* **Task details**: In the listing below, find the line holding "X421397Y448063D01*" and the line holding "X425142Y429233D01*". Write out those two lines and all lines between, exactly, and nothing more.

* **Data for review**:
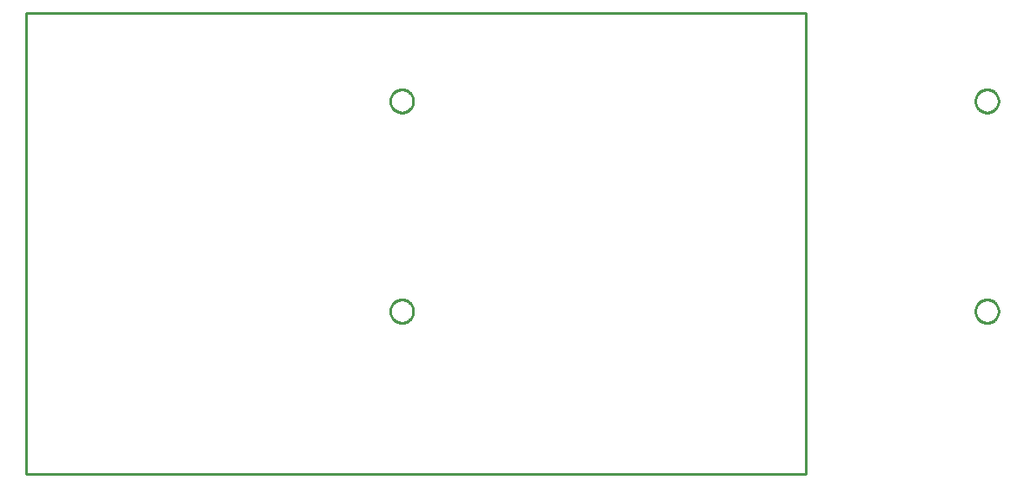
<source format=gbr>
G04 EAGLE Gerber RS-274X export*
G75*
%MOMM*%
%FSLAX34Y34*%
%LPD*%
%IN*%
%IPPOS*%
%AMOC8*
5,1,8,0,0,1.08239X$1,22.5*%
G01*
%ADD10C,0.254000*%


D10*
X51210Y73660D02*
X811210Y73660D01*
X811270Y523730D01*
X51270Y523730D01*
X51210Y73660D01*
X976250Y437942D02*
X976319Y438823D01*
X976458Y439696D01*
X976664Y440556D01*
X976937Y441397D01*
X977276Y442214D01*
X977677Y443001D01*
X978139Y443755D01*
X978658Y444470D01*
X979233Y445142D01*
X979858Y445768D01*
X980530Y446342D01*
X981245Y446861D01*
X981999Y447323D01*
X982786Y447725D01*
X983603Y448063D01*
X984444Y448336D01*
X985304Y448542D01*
X986177Y448681D01*
X987058Y448750D01*
X987942Y448750D01*
X988823Y448681D01*
X989696Y448542D01*
X990556Y448336D01*
X991397Y448063D01*
X992214Y447725D01*
X993001Y447323D01*
X993755Y446861D01*
X994470Y446342D01*
X995142Y445768D01*
X995768Y445142D01*
X996342Y444470D01*
X996861Y443755D01*
X997323Y443001D01*
X997725Y442214D01*
X998063Y441397D01*
X998336Y440556D01*
X998542Y439696D01*
X998681Y438823D01*
X998750Y437942D01*
X998750Y437058D01*
X998681Y436177D01*
X998542Y435304D01*
X998336Y434444D01*
X998063Y433603D01*
X997725Y432786D01*
X997323Y431999D01*
X996861Y431245D01*
X996342Y430530D01*
X995768Y429858D01*
X995142Y429233D01*
X994470Y428658D01*
X993755Y428139D01*
X993001Y427677D01*
X992214Y427276D01*
X991397Y426937D01*
X990556Y426664D01*
X989696Y426458D01*
X988823Y426319D01*
X987942Y426250D01*
X987058Y426250D01*
X986177Y426319D01*
X985304Y426458D01*
X984444Y426664D01*
X983603Y426937D01*
X982786Y427276D01*
X981999Y427677D01*
X981245Y428139D01*
X980530Y428658D01*
X979858Y429233D01*
X979233Y429858D01*
X978658Y430530D01*
X978139Y431245D01*
X977677Y431999D01*
X977276Y432786D01*
X976937Y433603D01*
X976664Y434444D01*
X976458Y435304D01*
X976319Y436177D01*
X976250Y437058D01*
X976250Y437942D01*
X976250Y232942D02*
X976319Y233823D01*
X976458Y234696D01*
X976664Y235556D01*
X976937Y236397D01*
X977276Y237214D01*
X977677Y238001D01*
X978139Y238755D01*
X978658Y239470D01*
X979233Y240142D01*
X979858Y240768D01*
X980530Y241342D01*
X981245Y241861D01*
X981999Y242323D01*
X982786Y242725D01*
X983603Y243063D01*
X984444Y243336D01*
X985304Y243542D01*
X986177Y243681D01*
X987058Y243750D01*
X987942Y243750D01*
X988823Y243681D01*
X989696Y243542D01*
X990556Y243336D01*
X991397Y243063D01*
X992214Y242725D01*
X993001Y242323D01*
X993755Y241861D01*
X994470Y241342D01*
X995142Y240768D01*
X995768Y240142D01*
X996342Y239470D01*
X996861Y238755D01*
X997323Y238001D01*
X997725Y237214D01*
X998063Y236397D01*
X998336Y235556D01*
X998542Y234696D01*
X998681Y233823D01*
X998750Y232942D01*
X998750Y232058D01*
X998681Y231177D01*
X998542Y230304D01*
X998336Y229444D01*
X998063Y228603D01*
X997725Y227786D01*
X997323Y226999D01*
X996861Y226245D01*
X996342Y225530D01*
X995768Y224858D01*
X995142Y224233D01*
X994470Y223658D01*
X993755Y223139D01*
X993001Y222677D01*
X992214Y222276D01*
X991397Y221937D01*
X990556Y221664D01*
X989696Y221458D01*
X988823Y221319D01*
X987942Y221250D01*
X987058Y221250D01*
X986177Y221319D01*
X985304Y221458D01*
X984444Y221664D01*
X983603Y221937D01*
X982786Y222276D01*
X981999Y222677D01*
X981245Y223139D01*
X980530Y223658D01*
X979858Y224233D01*
X979233Y224858D01*
X978658Y225530D01*
X978139Y226245D01*
X977677Y226999D01*
X977276Y227786D01*
X976937Y228603D01*
X976664Y229444D01*
X976458Y230304D01*
X976319Y231177D01*
X976250Y232058D01*
X976250Y232942D01*
X406250Y232942D02*
X406319Y233823D01*
X406458Y234696D01*
X406664Y235556D01*
X406937Y236397D01*
X407276Y237214D01*
X407677Y238001D01*
X408139Y238755D01*
X408658Y239470D01*
X409233Y240142D01*
X409858Y240768D01*
X410530Y241342D01*
X411245Y241861D01*
X411999Y242323D01*
X412786Y242725D01*
X413603Y243063D01*
X414444Y243336D01*
X415304Y243542D01*
X416177Y243681D01*
X417058Y243750D01*
X417942Y243750D01*
X418823Y243681D01*
X419696Y243542D01*
X420556Y243336D01*
X421397Y243063D01*
X422214Y242725D01*
X423001Y242323D01*
X423755Y241861D01*
X424470Y241342D01*
X425142Y240768D01*
X425768Y240142D01*
X426342Y239470D01*
X426861Y238755D01*
X427323Y238001D01*
X427725Y237214D01*
X428063Y236397D01*
X428336Y235556D01*
X428542Y234696D01*
X428681Y233823D01*
X428750Y232942D01*
X428750Y232058D01*
X428681Y231177D01*
X428542Y230304D01*
X428336Y229444D01*
X428063Y228603D01*
X427725Y227786D01*
X427323Y226999D01*
X426861Y226245D01*
X426342Y225530D01*
X425768Y224858D01*
X425142Y224233D01*
X424470Y223658D01*
X423755Y223139D01*
X423001Y222677D01*
X422214Y222276D01*
X421397Y221937D01*
X420556Y221664D01*
X419696Y221458D01*
X418823Y221319D01*
X417942Y221250D01*
X417058Y221250D01*
X416177Y221319D01*
X415304Y221458D01*
X414444Y221664D01*
X413603Y221937D01*
X412786Y222276D01*
X411999Y222677D01*
X411245Y223139D01*
X410530Y223658D01*
X409858Y224233D01*
X409233Y224858D01*
X408658Y225530D01*
X408139Y226245D01*
X407677Y226999D01*
X407276Y227786D01*
X406937Y228603D01*
X406664Y229444D01*
X406458Y230304D01*
X406319Y231177D01*
X406250Y232058D01*
X406250Y232942D01*
X406250Y437942D02*
X406319Y438823D01*
X406458Y439696D01*
X406664Y440556D01*
X406937Y441397D01*
X407276Y442214D01*
X407677Y443001D01*
X408139Y443755D01*
X408658Y444470D01*
X409233Y445142D01*
X409858Y445768D01*
X410530Y446342D01*
X411245Y446861D01*
X411999Y447323D01*
X412786Y447725D01*
X413603Y448063D01*
X414444Y448336D01*
X415304Y448542D01*
X416177Y448681D01*
X417058Y448750D01*
X417942Y448750D01*
X418823Y448681D01*
X419696Y448542D01*
X420556Y448336D01*
X421397Y448063D01*
X422214Y447725D01*
X423001Y447323D01*
X423755Y446861D01*
X424470Y446342D01*
X425142Y445768D01*
X425768Y445142D01*
X426342Y444470D01*
X426861Y443755D01*
X427323Y443001D01*
X427725Y442214D01*
X428063Y441397D01*
X428336Y440556D01*
X428542Y439696D01*
X428681Y438823D01*
X428750Y437942D01*
X428750Y437058D01*
X428681Y436177D01*
X428542Y435304D01*
X428336Y434444D01*
X428063Y433603D01*
X427725Y432786D01*
X427323Y431999D01*
X426861Y431245D01*
X426342Y430530D01*
X425768Y429858D01*
X425142Y429233D01*
X424470Y428658D01*
X423755Y428139D01*
X423001Y427677D01*
X422214Y427276D01*
X421397Y426937D01*
X420556Y426664D01*
X419696Y426458D01*
X418823Y426319D01*
X417942Y426250D01*
X417058Y426250D01*
X416177Y426319D01*
X415304Y426458D01*
X414444Y426664D01*
X413603Y426937D01*
X412786Y427276D01*
X411999Y427677D01*
X411245Y428139D01*
X410530Y428658D01*
X409858Y429233D01*
X409233Y429858D01*
X408658Y430530D01*
X408139Y431245D01*
X407677Y431999D01*
X407276Y432786D01*
X406937Y433603D01*
X406664Y434444D01*
X406458Y435304D01*
X406319Y436177D01*
X406250Y437058D01*
X406250Y437942D01*
M02*

</source>
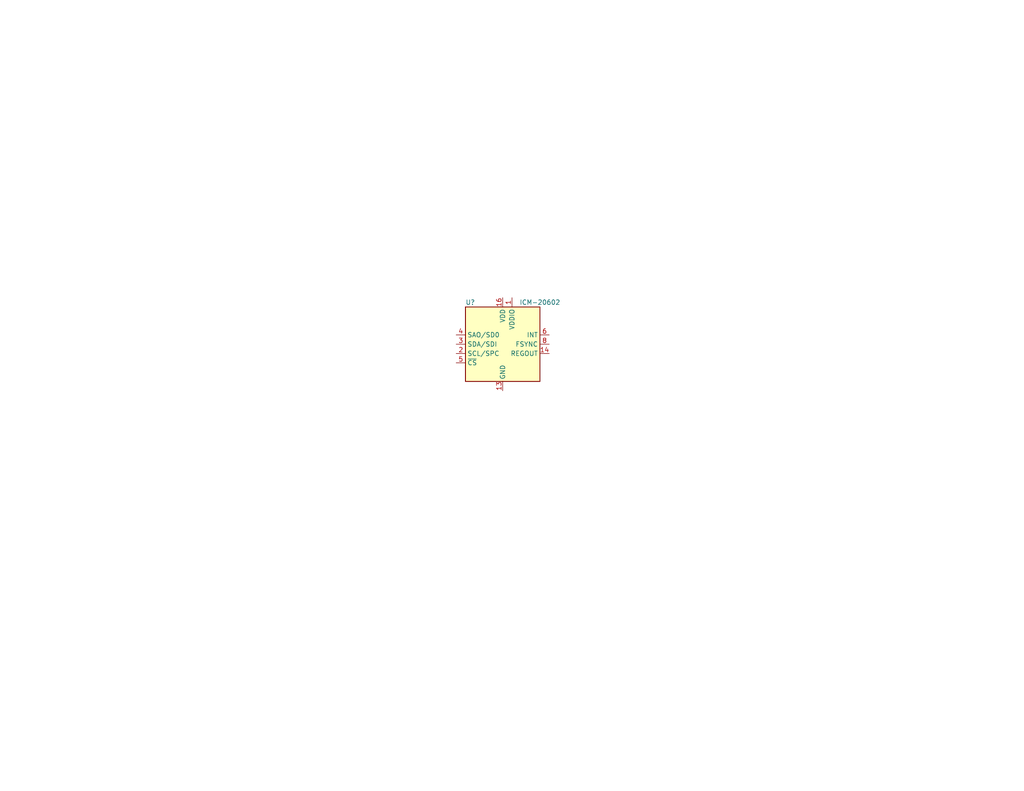
<source format=kicad_sch>
(kicad_sch (version 20211123) (generator eeschema)

  (uuid fb9be846-eea7-4f89-b7e5-568692b3f2fa)

  (paper "A")

  


  (symbol (lib_id "Sensor_Motion:ICM-20602") (at 137.16 93.98 0) (unit 1)
    (in_bom yes) (on_board yes)
    (uuid 8c7df0ed-8c36-4293-920f-01d6bfe23d2a)
    (property "Reference" "U?" (id 0) (at 127 82.55 0)
      (effects (font (size 1.27 1.27)) (justify left))
    )
    (property "Value" "ICM-20602" (id 1) (at 147.32 82.55 0))
    (property "Footprint" "Package_LGA:LGA-16_3x3mm_P0.5mm_LayoutBorder3x5y" (id 2) (at 137.16 87.63 0)
      (effects (font (size 1.27 1.27)) hide)
    )
    (property "Datasheet" "http://www.invensense.com/wp-content/uploads/2016/10/DS-000176-ICM-20602-v1.0.pdf" (id 3) (at 138.43 69.85 0)
      (effects (font (size 1.27 1.27)) hide)
    )
    (pin "1" (uuid 77cb7117-1c8b-44ee-ac41-bcbcda68f011))
    (pin "10" (uuid 06112022-10da-4644-8081-8c155140fa2f))
    (pin "11" (uuid e6ccf1bb-248b-4d52-8937-aad008953d63))
    (pin "12" (uuid d4d80dd9-393f-4694-be24-e4e340681cdc))
    (pin "13" (uuid d25ecb14-e6d6-464c-a2d4-14d03f1f7b9d))
    (pin "14" (uuid 069dc483-8185-4d99-8689-b13ca8a70058))
    (pin "15" (uuid e2bfe43c-a6e2-49d3-b99f-be9ae3a46ca6))
    (pin "16" (uuid be7c6440-fac0-4b05-aa81-b746820622ad))
    (pin "2" (uuid 052ebfce-d37b-4744-be43-029b09f317e3))
    (pin "3" (uuid af62a025-f6aa-4d73-b41e-6ec6d8d54942))
    (pin "4" (uuid a30a7116-b346-4299-b5f4-a9468c5321f7))
    (pin "5" (uuid 97ff0b4c-d1cb-49d3-9dd8-1a5fd26e7c72))
    (pin "6" (uuid f7be69a2-6667-454a-a742-e460283a96be))
    (pin "7" (uuid 8699b2e2-2564-4fe5-be36-75431734f4f6))
    (pin "8" (uuid 4daac655-cc05-4aaf-875d-b8707efb5ca7))
    (pin "9" (uuid 6e3a558a-bf6f-40a4-ad99-23c388526f70))
  )
)

</source>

* **Answer to the exercise**:
X421397Y448063D01*
X422214Y447725D01*
X423001Y447323D01*
X423755Y446861D01*
X424470Y446342D01*
X425142Y445768D01*
X425768Y445142D01*
X426342Y444470D01*
X426861Y443755D01*
X427323Y443001D01*
X427725Y442214D01*
X428063Y441397D01*
X428336Y440556D01*
X428542Y439696D01*
X428681Y438823D01*
X428750Y437942D01*
X428750Y437058D01*
X428681Y436177D01*
X428542Y435304D01*
X428336Y434444D01*
X428063Y433603D01*
X427725Y432786D01*
X427323Y431999D01*
X426861Y431245D01*
X426342Y430530D01*
X425768Y429858D01*
X425142Y429233D01*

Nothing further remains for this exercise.